Yes, this is the big difference. I can understand how scary it is to ask people to take their picture. But I’ve learned to see it in a slightly different light. Instead of thinking it as a invasion or rude, you can see it as a way for you to offer up your white privileged position for them to use.
Late in 2008 I went around in the poorest neighborhoods of my island photographing graffiti for an art project. Not the ‘art’ graffiti, but the kind where people write things because they have no other way to be heard. Even though I lived on Aruba for decades, these are the sort of areas where a white woman is completely out of place. Specially after sunset and with a camera.
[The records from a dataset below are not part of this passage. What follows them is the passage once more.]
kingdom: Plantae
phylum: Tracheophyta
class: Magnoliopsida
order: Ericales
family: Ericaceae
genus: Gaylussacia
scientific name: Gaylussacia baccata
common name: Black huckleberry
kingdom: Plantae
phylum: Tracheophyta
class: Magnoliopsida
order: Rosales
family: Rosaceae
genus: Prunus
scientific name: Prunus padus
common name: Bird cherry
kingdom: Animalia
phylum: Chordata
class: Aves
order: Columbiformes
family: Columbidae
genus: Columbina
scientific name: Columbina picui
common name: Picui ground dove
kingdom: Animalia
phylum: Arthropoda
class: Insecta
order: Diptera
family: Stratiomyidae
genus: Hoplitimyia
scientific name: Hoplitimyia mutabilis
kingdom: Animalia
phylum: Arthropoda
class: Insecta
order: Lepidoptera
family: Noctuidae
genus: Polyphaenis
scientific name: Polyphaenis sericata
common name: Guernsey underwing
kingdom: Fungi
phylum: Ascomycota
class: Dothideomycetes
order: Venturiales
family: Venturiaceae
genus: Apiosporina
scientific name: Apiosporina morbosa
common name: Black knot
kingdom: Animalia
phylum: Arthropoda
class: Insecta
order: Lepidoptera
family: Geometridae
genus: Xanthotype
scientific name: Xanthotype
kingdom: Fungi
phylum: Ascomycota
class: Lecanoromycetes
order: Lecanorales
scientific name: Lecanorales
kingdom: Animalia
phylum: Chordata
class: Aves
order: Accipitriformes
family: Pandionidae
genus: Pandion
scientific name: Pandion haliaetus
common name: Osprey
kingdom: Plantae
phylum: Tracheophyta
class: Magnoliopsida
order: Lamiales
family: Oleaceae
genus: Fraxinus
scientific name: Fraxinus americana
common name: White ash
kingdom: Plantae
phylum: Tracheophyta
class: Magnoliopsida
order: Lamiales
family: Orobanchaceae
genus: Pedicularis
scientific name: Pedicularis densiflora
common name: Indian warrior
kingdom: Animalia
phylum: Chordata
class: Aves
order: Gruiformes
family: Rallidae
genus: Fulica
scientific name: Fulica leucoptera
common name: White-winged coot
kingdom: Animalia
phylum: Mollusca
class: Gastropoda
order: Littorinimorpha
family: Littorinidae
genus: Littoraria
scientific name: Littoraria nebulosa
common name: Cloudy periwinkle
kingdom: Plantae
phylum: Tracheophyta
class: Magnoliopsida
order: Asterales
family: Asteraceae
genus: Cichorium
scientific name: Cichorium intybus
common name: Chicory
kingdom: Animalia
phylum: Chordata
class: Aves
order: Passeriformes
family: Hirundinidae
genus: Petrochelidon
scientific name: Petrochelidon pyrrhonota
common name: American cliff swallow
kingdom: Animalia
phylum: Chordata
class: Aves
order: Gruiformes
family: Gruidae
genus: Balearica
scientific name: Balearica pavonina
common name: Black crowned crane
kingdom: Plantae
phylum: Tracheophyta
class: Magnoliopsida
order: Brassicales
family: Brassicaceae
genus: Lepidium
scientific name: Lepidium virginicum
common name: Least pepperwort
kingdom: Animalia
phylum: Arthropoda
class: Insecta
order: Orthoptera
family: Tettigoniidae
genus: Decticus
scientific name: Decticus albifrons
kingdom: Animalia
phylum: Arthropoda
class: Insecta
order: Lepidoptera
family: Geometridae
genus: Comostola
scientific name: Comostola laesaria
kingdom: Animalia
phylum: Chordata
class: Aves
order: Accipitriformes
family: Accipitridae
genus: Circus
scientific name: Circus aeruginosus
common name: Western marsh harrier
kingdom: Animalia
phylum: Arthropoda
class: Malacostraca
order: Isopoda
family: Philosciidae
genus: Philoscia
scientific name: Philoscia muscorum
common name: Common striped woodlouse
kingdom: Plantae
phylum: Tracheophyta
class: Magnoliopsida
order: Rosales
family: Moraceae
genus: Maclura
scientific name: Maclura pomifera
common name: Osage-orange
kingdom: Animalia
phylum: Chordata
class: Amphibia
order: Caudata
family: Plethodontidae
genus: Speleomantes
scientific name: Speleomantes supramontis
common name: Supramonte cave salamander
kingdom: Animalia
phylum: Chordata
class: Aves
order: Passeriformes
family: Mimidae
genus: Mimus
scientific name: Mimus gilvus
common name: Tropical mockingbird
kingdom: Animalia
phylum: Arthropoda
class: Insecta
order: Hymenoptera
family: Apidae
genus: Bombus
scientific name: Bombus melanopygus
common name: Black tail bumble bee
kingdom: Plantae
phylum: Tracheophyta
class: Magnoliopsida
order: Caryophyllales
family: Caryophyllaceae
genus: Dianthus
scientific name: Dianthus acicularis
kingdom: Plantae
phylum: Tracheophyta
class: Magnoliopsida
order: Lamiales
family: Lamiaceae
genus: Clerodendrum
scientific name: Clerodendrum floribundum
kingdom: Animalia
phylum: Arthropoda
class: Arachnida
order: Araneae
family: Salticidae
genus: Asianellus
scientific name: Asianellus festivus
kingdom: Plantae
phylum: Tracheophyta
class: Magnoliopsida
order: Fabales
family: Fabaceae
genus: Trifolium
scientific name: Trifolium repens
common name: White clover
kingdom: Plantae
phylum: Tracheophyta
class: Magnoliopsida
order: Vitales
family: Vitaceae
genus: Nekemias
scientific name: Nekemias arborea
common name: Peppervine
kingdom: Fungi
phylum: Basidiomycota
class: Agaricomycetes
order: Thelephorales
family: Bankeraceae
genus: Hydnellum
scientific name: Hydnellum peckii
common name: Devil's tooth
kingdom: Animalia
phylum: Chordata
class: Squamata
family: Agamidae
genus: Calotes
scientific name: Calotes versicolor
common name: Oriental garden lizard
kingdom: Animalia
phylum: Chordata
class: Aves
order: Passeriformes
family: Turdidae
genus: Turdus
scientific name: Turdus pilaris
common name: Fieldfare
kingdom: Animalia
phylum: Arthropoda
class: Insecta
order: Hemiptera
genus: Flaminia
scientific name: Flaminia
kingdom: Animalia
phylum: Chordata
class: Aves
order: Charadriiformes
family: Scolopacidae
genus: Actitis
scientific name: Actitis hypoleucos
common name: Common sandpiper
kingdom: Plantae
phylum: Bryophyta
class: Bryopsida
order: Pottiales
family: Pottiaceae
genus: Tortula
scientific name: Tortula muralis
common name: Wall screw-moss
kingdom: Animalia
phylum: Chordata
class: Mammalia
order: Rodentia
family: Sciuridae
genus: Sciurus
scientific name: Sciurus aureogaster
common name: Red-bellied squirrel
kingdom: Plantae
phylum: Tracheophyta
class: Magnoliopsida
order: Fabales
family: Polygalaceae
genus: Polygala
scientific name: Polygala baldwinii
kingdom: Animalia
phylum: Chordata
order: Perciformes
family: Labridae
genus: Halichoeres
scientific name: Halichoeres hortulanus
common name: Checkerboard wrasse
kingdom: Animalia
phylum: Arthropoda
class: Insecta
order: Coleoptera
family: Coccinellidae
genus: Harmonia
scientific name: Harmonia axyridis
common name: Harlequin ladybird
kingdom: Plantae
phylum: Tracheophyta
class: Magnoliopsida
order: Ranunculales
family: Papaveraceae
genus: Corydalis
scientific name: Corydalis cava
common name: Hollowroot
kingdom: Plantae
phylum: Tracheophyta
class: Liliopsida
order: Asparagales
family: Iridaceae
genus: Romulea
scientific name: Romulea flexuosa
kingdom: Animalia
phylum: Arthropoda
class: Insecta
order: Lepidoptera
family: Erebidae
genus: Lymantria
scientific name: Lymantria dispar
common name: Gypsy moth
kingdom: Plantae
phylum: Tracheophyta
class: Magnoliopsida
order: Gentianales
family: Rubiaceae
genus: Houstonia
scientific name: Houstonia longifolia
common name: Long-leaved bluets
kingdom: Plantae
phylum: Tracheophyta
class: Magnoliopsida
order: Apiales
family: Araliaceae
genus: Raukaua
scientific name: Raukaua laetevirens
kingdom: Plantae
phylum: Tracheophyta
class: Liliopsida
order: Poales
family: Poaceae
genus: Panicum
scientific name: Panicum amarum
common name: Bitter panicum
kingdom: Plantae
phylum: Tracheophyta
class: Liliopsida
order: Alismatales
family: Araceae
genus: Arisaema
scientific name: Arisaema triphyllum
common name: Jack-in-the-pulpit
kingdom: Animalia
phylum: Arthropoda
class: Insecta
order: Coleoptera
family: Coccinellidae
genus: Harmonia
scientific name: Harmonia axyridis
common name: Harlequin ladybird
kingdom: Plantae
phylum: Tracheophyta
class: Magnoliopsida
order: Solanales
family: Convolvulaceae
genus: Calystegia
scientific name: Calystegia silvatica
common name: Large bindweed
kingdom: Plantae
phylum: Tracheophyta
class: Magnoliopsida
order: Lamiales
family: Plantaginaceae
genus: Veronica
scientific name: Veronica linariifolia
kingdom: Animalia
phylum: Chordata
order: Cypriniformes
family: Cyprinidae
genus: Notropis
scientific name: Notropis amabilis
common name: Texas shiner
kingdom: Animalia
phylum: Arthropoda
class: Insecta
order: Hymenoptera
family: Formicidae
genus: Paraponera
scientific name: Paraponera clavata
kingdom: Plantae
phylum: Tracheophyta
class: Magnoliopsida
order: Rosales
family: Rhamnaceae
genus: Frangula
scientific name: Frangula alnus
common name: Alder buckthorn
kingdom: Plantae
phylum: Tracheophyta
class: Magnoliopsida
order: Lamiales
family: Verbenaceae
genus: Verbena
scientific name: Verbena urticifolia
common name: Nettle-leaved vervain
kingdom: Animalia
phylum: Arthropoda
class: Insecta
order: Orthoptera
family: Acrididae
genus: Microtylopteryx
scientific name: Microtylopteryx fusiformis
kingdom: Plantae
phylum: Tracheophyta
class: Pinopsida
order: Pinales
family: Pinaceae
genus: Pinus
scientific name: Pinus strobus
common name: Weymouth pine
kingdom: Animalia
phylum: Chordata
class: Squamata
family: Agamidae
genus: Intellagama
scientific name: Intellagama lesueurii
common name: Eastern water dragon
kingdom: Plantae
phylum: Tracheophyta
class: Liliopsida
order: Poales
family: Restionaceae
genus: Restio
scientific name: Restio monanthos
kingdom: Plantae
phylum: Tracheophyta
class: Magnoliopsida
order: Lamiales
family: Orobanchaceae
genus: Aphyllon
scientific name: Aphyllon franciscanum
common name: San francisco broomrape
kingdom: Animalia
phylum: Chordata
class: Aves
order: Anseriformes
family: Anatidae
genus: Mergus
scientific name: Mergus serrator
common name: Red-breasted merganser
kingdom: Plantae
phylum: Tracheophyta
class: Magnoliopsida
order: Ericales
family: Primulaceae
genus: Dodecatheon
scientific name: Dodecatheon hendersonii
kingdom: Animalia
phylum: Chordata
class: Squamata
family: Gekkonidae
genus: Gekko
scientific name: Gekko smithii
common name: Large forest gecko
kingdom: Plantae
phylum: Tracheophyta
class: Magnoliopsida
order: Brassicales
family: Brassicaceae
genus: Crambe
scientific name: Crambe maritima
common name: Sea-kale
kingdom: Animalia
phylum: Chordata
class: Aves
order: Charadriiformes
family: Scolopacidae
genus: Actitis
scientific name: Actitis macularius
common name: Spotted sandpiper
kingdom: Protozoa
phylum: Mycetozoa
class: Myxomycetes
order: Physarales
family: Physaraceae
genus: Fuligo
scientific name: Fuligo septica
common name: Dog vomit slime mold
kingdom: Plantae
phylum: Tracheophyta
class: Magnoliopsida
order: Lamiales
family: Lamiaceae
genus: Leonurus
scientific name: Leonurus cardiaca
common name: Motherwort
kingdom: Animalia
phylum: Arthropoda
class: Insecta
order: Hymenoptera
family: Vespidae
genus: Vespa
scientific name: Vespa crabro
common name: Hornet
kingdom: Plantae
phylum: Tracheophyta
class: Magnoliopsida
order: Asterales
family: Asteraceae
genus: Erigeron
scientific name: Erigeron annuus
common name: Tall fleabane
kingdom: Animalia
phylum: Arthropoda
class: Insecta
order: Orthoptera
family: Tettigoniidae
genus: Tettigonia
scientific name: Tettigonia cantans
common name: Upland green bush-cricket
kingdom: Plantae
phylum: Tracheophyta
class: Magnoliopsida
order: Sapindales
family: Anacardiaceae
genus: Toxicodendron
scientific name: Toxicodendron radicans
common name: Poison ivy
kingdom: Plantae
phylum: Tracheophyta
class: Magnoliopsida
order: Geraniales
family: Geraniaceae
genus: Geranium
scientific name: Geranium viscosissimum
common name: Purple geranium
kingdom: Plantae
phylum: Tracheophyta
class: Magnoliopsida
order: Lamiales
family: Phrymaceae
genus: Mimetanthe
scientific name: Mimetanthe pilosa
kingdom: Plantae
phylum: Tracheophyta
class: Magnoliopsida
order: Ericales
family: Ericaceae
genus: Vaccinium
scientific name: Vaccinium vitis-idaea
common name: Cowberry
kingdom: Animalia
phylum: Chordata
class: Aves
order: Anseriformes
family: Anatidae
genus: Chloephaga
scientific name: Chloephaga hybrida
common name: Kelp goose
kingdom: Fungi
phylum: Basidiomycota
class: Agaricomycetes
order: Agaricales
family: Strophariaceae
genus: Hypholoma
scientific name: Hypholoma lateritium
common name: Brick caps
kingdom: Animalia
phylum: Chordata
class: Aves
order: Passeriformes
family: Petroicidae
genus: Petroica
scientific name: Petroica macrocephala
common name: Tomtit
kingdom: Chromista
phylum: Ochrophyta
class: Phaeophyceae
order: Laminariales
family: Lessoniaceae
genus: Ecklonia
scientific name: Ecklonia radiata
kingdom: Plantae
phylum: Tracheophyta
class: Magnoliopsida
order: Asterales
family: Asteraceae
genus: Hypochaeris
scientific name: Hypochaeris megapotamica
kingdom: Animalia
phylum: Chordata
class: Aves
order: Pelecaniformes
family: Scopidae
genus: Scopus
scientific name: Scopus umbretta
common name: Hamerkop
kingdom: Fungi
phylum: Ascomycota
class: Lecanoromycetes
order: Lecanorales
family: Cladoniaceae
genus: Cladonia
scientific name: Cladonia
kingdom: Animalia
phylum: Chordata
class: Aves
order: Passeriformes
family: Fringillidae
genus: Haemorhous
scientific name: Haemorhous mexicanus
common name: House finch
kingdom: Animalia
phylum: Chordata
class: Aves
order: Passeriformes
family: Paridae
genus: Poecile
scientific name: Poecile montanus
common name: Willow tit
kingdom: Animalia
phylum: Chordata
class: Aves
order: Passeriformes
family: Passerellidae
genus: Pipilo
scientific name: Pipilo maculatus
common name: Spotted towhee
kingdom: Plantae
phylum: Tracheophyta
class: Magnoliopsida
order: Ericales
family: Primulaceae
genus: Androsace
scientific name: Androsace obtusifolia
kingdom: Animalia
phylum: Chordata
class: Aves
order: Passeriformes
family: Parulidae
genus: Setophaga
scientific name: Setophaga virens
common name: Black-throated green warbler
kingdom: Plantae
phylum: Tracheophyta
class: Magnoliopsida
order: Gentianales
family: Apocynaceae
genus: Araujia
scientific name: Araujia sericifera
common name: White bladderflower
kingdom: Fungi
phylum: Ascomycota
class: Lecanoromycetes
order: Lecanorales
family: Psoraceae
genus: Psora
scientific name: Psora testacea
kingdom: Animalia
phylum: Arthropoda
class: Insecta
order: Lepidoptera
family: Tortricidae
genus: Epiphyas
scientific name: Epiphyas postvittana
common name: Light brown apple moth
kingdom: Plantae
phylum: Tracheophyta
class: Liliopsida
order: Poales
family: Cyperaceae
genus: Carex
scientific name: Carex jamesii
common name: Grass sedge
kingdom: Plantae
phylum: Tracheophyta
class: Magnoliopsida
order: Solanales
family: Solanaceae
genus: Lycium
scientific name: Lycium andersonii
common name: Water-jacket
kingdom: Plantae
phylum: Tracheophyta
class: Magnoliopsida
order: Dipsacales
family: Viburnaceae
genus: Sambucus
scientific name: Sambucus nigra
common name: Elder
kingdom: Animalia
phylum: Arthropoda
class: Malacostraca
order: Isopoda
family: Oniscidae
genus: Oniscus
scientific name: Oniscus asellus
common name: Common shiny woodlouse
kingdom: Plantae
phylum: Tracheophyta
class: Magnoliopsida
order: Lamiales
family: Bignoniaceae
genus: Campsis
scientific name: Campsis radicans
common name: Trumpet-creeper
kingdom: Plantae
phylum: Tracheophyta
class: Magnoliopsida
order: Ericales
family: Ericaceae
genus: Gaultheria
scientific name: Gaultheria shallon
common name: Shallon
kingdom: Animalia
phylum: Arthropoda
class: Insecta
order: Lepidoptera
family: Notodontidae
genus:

After a few moments of looking at me funny, a couple of guys came over to ask me what I was doing. It took me a while to explain but once they got it, their faces lit up. And suddenly I had two guides, pointing me to where I could find different graffiti, who wrote it and some of the context behind it. The crown piece of that series of photos turned out to be a empty lot where people had dumped all kinds of trash. On the wall, painted in big green letters was “DICON NOS NO?” which translate to “Why not us?” or in context “Why not here?”. Green was the color of the current political party. One of the politicians had made a huge deal out of “cleaning up Aruba” -getting rid of trash, repaving roads, renovating buildings. But, all work was around the places the tourists would be likely to go.
The guy showing me around was the one who wrote that phrase there. He was proud as hell that I would be shoving his reality and his words into the faces of people who would never venture into his streets. I even named the resulting collection “DICON NOS NO?”. It made me feel a little better about showing off those pictures as if they were my art. They really weren’t. That time, all I was, was a messenger.